Building materials face strong headwinds.
Elizabeth Knight’s article on the domestic building materials industry caught my eye. Although a week old, I thought it worthy of discussion.
The article says that the current annualised trend for building approvals in Australia printed 174,000 in June, whereas over the past 5 years the building materials industry as a whole has built itself around a 225,000 approvals rate (according to UBS).
Back of the envelope, these numbers suggest that approvals are running ~23% below trend.
The article also says that year-on-year building approvals for houses have fallen 14.5%, and approvals for apartments have plunged a whopping 38%.
Whilst the article was prompted by Adelaide Brighton’s recent profit downgrade/impairment; almost all domestic building materials companies will be facing similar headwinds.

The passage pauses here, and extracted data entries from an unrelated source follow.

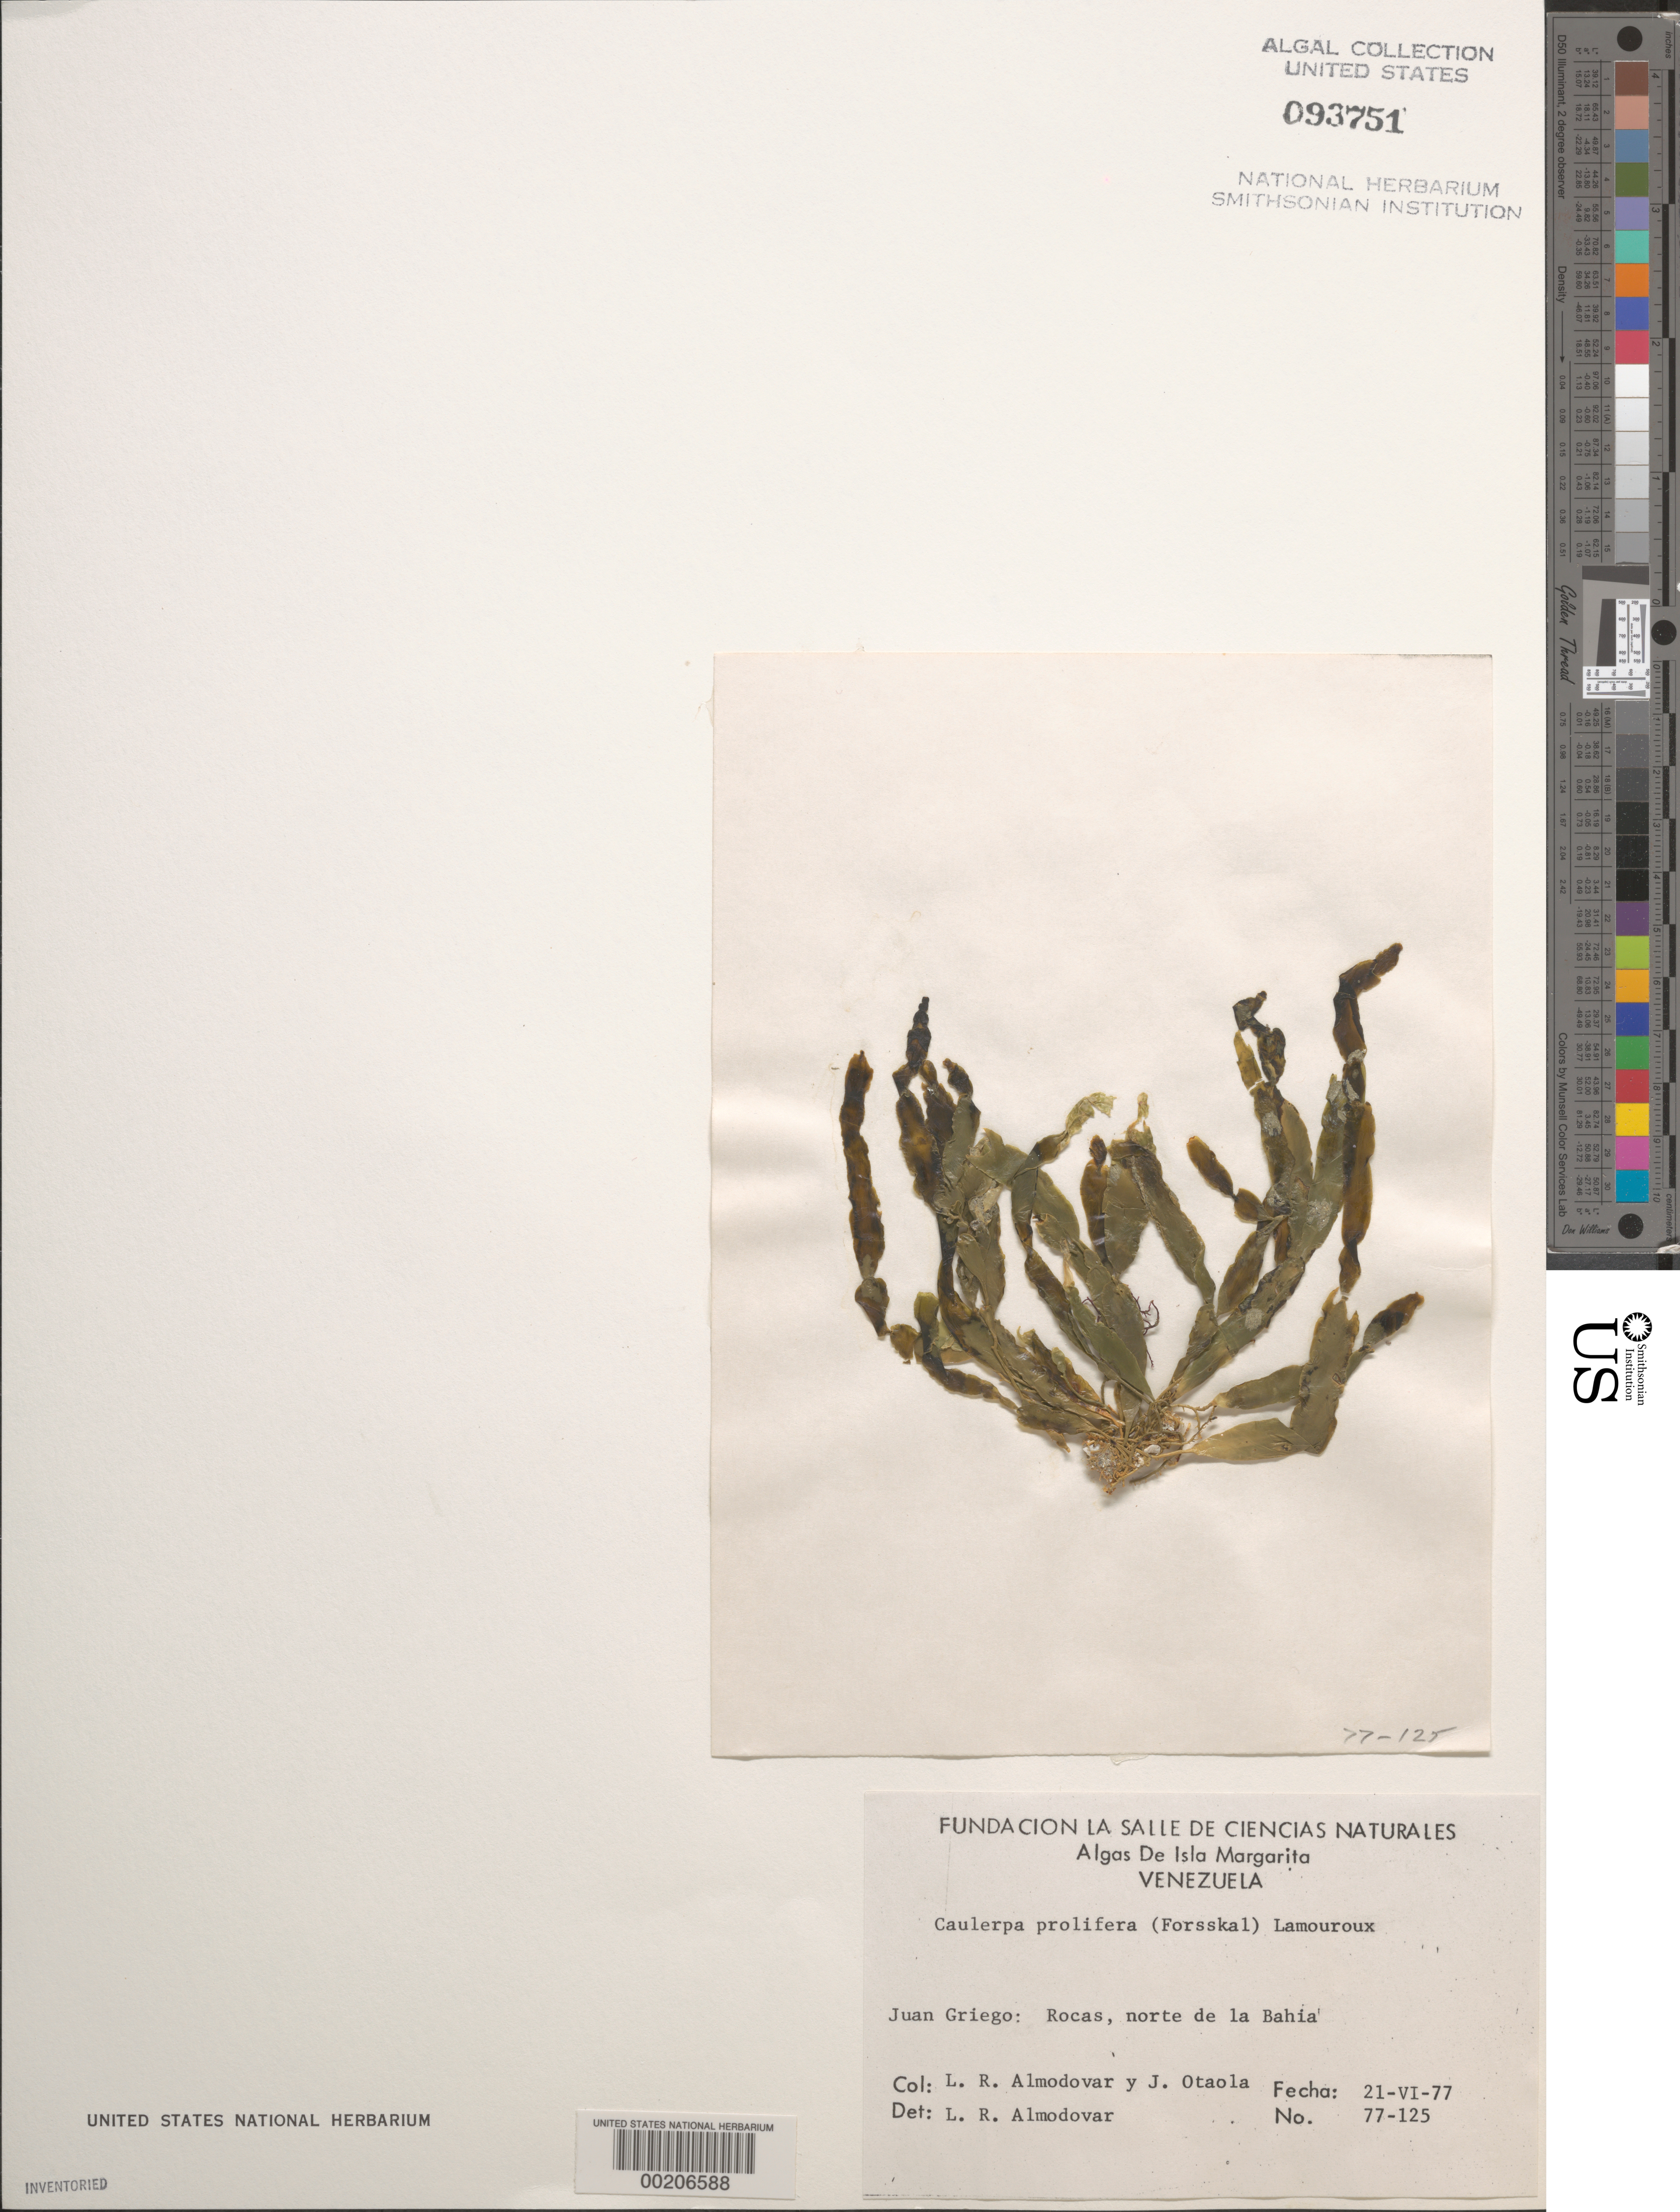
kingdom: Plantae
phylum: Chlorophyta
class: Ulvophyceae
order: Bryopsidales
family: Caulerpaceae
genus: Caulerpa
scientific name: Caulerpa prolifera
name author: (Forssk.) J.V.Lamouroux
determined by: Almodovar, L. R.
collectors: L. Almodovar & J. Otaola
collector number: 77-125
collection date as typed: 21 Jun 1977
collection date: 1977-06-21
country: Venezuela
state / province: Nueva Esparta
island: Margarita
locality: Juangriego, north of bahia de juan griego, isla de margarita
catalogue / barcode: US 93751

However, it was the comment: “In the meantime, building materials companies will wear the pain of operating during this cyclical low,” which conjured up for me the all too familiar image of the real casualties, i.e., the employees and sub-contractors, and the ripple effect a material slowdown in construction has on the wider community.
At present, the headwinds are particularly strong for Adelaide Brighton (ABC), however other market participants will not be immune and CSR and Boral (BLD) are already down trend.
These headwinds also effect building companies, real estate companies and their respective support industries.
Let’s take a quick look at the key headwinds.
Headwind 1 – a strong USD/weak AUD.
This is not so good for domestic (only) materials companies which import cement clinker (for cement and concrete production) and other inputs denominated in USD.
It’s even worse during a cyclical low because demand tends to be sporadic, causing a double whammy of volume and price.
Currently, there are a number of factors playing into this headwind, namely:
In Australia, it looks like interest rates may go lower and stay there for longer, which weakens our currency against the USD (more clues from the RBA on Tuesday).
Iron ore supply in other parts of the world (Brazil) potentially re-ramping quicker than expected, which may push down prices and weaken the AUD (you will see that BHP and FMG took decent hits on Monday).
In the US, the recent ‘mid-cycle adjustment’ rate cut appears to be signalling a data-dependent Fed which may not buckle to the Don’s wishes for multiple rate cuts, and this may keep a floor under the USD and slow/reverse Gold’s ascendancy, other things being equal.
This all spells a lower AUD, and a steady-sideways USD.
Headwind 2 – Falling home loan approvals, Protectionism, China slows/Tariffs, Banks/APRA, ACCC.
Property investment in Australia is no longer as safe as houses and while negative gearing is so far intact, the lending criteria of banks favors owner occupier loans versus investment loans and overall, mortgage approvals are down trend.
The dollar value of investment loan approvals in Australia appears to be similar to the trough period which occurred immediately after the GFC.
Changing interest rate buffer testing policies specified by APRA.
A slowing China has been further slowed by tariffs.
10% tariffs on the ~$340 billion balance of Chinese goods imported into the US will come into effect in September, on top of the US$200 Billion of aluminium, steel and other 25% tariffs already in place.
Real estate purchasing by mainland Chinese has been significantly curtailed for a few years now as FIRB, Chinese bans on certain non-OBOR related investments and other complicated restrictions have all but eaten up that trade.
The ACCC is usually quite negative about purchase and sale transactions in this sector due to the potentiality for transactions to lessen competition in specific states and/or regions. This probably means that any sale of material assets by Boral and/or other domestic players to major market participants will more than likely come under ACCC scrutiny, potentially closing down certain M&A strategies designed to take market share from competitors, in a shrinking market.
Headwind 3 - Disruptive building technologies displacing traditional cement/bricks.
Concrete is possibly the world’s most used material. This has created some very large building materials companies across the globe, with Australia being no exception.
However, as a result of climate change, environmental directives and millennial/populist movements, there are a number of materials and technologies which are starting to disrupt its status.
Here are some examples.
Prefab timber and aluminium homes with footings.
Modularised low cost ‘dongas’ and containers used for residential housing.
Smart bricks and robotic bricklayers.
3D concrete and bio-plastic printers.
Lightweight aggregate concrete.
Passive cooling bio-ceramics, bio-masonry.
Photo-voltaic roofing and recyclable aluminium.
Other low carbon economy building materials.
Yes, concrete is omnipresent, however based on the low margins derived by building materials companies, some culling in the industry would probably be a good thing.
To survive what Elizabeth Knight and others are saying might be a 2 year plus low, bosses of building materials companies (and builders themselves) need to consider where to tread next in order to withstand these headwinds.
Dancing around old economy girders with shiny leather soled shoes - probably won’t work.